(Extracted page text data)
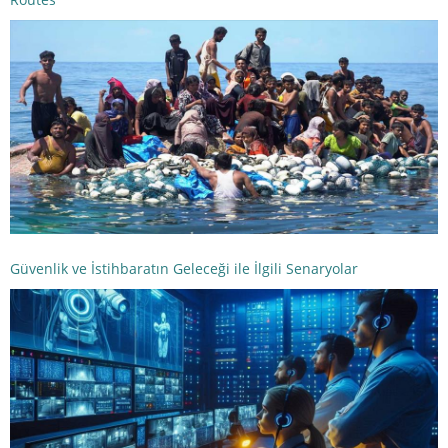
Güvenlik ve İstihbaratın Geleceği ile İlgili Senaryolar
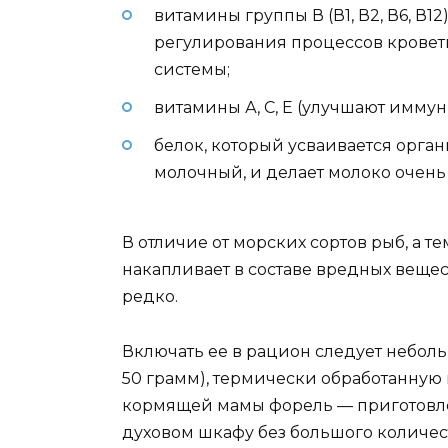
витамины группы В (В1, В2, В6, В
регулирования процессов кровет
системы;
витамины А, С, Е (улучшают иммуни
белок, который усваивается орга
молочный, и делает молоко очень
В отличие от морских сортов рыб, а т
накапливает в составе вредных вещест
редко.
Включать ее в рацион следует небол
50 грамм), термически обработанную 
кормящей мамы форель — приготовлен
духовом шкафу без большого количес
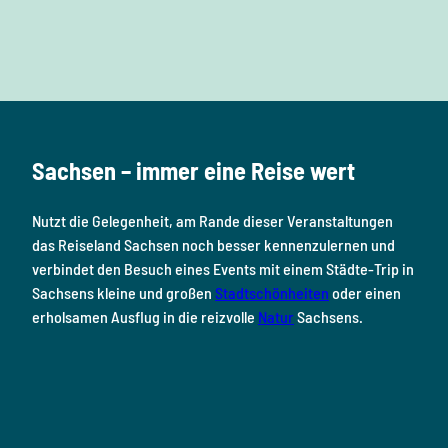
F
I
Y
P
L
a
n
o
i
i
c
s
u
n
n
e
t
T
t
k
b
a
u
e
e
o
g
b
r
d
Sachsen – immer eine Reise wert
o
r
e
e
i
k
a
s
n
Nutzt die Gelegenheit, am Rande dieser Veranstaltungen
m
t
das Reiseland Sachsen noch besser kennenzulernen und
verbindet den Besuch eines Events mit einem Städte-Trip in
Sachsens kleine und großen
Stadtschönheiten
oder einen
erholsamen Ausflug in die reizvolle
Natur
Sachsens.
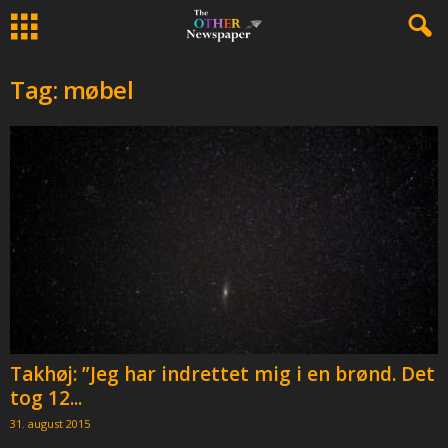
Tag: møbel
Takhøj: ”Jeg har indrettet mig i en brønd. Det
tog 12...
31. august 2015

§ WORK REQUEST
If a line in the entries holds the string "витамины", copy it.

§ TASK RESPONSE
витамины группы В (В1, В2, В6, В
витамины А, С, Е (улучшают иммуни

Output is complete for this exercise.